Exercise brief
Express every line of the entries below as a JSON list of strings, with one string per line and blank lines omitted.

Data to process
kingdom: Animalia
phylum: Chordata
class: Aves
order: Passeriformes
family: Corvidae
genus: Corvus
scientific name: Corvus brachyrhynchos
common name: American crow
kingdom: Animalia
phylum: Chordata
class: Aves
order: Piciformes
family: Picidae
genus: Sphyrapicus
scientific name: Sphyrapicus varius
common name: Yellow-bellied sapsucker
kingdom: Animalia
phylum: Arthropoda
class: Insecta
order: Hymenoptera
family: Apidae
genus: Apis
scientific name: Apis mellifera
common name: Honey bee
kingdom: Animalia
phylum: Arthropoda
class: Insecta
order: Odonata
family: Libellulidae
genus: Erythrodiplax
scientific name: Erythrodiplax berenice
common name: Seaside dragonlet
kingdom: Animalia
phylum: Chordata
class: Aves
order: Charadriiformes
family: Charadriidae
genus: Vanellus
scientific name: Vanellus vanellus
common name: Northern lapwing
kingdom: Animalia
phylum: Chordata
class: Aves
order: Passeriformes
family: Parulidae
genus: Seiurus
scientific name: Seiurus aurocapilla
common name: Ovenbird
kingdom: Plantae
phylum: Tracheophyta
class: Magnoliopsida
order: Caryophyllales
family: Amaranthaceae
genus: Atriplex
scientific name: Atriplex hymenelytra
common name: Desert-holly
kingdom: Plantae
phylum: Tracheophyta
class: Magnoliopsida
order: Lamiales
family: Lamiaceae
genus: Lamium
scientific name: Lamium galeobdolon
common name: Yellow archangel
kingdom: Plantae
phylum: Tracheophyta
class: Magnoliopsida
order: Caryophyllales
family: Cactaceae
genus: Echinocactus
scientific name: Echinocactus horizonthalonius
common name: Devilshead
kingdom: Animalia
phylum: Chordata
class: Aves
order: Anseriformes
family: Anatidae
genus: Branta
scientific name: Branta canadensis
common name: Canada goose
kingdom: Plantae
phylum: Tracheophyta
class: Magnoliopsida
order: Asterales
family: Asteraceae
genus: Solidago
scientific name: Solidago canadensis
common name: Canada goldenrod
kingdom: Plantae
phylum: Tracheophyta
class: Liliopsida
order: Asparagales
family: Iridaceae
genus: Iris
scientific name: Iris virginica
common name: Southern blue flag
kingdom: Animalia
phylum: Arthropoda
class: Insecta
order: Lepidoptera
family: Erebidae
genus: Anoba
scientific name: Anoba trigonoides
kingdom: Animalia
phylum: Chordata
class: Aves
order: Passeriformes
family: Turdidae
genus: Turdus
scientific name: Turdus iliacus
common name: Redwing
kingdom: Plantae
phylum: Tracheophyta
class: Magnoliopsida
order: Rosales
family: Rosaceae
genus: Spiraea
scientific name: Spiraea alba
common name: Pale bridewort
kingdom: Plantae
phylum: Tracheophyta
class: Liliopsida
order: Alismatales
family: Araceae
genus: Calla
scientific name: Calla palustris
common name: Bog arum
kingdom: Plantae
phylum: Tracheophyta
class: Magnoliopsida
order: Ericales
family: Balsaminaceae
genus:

Result
[
  "kingdom: Animalia",
  "phylum: Chordata",
  "class: Aves",
  "order: Passeriformes",
  "family: Corvidae",
  "genus: Corvus",
  "scientific name: Corvus brachyrhynchos",
  "common name: American crow",
  "kingdom: Animalia",
  "phylum: Chordata",
  "class: Aves",
  "order: Piciformes",
  "family: Picidae",
  "genus: Sphyrapicus",
  "scientific name: Sphyrapicus varius",
  "common name: Yellow-bellied sapsucker",
  "kingdom: Animalia",
  "phylum: Arthropoda",
  "class: Insecta",
  "order: Hymenoptera",
  "family: Apidae",
  "genus: Apis",
  "scientific name: Apis mellifera",
  "common name: Honey bee",
  "kingdom: Animalia",
  "phylum: Arthropoda",
  "class: Insecta",
  "order: Odonata",
  "family: Libellulidae",
  "genus: Erythrodiplax",
  "scientific name: Erythrodiplax berenice",
  "common name: Seaside dragonlet",
  "kingdom: Animalia",
  "phylum: Chordata",
  "class: Aves",
  "order: Charadriiformes",
  "family: Charadriidae",
  "genus: Vanellus",
  "scientific name: Vanellus vanellus",
  "common name: Northern lapwing",
  "kingdom: Animalia",
  "phylum: Chordata",
  "class: Aves",
  "order: Passeriformes",
  "family: Parulidae",
  "genus: Seiurus",
  "scientific name: Seiurus aurocapilla",
  "common name: Ovenbird",
  "kingdom: Plantae",
  "phylum: Tracheophyta",
  "class: Magnoliopsida",
  "order: Caryophyllales",
  "family: Amaranthaceae",
  "genus: Atriplex",
  "scientific name: Atriplex hymenelytra",
  "common name: Desert-holly",
  "kingdom: Plantae",
  "phylum: Tracheophyta",
  "class: Magnoliopsida",
  "order: Lamiales",
  "family: Lamiaceae",
  "genus: Lamium",
  "scientific name: Lamium galeobdolon",
  "common name: Yellow archangel",
  "kingdom: Plantae",
  "phylum: Tracheophyta",
  "class: Magnoliopsida",
  "order: Caryophyllales",
  "family: Cactaceae",
  "genus: Echinocactus",
  "scientific name: Echinocactus horizonthalonius",
  "common name: Devilshead",
  "kingdom: Animalia",
  "phylum: Chordata",
  "class: Aves",
  "order: Anseriformes",
  "family: Anatidae",
  "genus: Branta",
  "scientific name: Branta canadensis",
  "common name: Canada goose",
  "kingdom: Plantae",
  "phylum: Tracheophyta",
  "class: Magnoliopsida",
  "order: Asterales",
  "family: Asteraceae",
  "genus: Solidago",
  "scientific name: Solidago canadensis",
  "common name: Canada goldenrod",
  "kingdom: Plantae",
  "phylum: Tracheophyta",
  "class: Liliopsida",
  "order: Asparagales",
  "family: Iridaceae",
  "genus: Iris",
  "scientific name: Iris virginica",
  "common name: Southern blue flag",
  "kingdom: Animalia",
  "phylum: Arthropoda",
  "class: Insecta",
  "order: Lepidoptera",
  "family: Erebidae",
  "genus: Anoba",
  "scientific name: Anoba trigonoides",
  "kingdom: Animalia",
  "phylum: Chordata",
  "class: Aves",
  "order: Passeriformes",
  "family: Turdidae",
  "genus: Turdus",
  "scientific name: Turdus iliacus",
  "common name: Redwing",
  "kingdom: Plantae",
  "phylum: Tracheophyta",
  "class: Magnoliopsida",
  "order: Rosales",
  "family: Rosaceae",
  "genus: Spiraea",
  "scientific name: Spiraea alba",
  "common name: Pale bridewort",
  "kingdom: Plantae",
  "phylum: Tracheophyta",
  "class: Liliopsida",
  "order: Alismatales",
  "family: Araceae",
  "genus: Calla",
  "scientific name: Calla palustris",
  "common name: Bog arum",
  "kingdom: Plantae",
  "phylum: Tracheophyta",
  "class: Magnoliopsida",
  "order: Ericales",
  "family: Balsaminaceae",
  "genus:"
]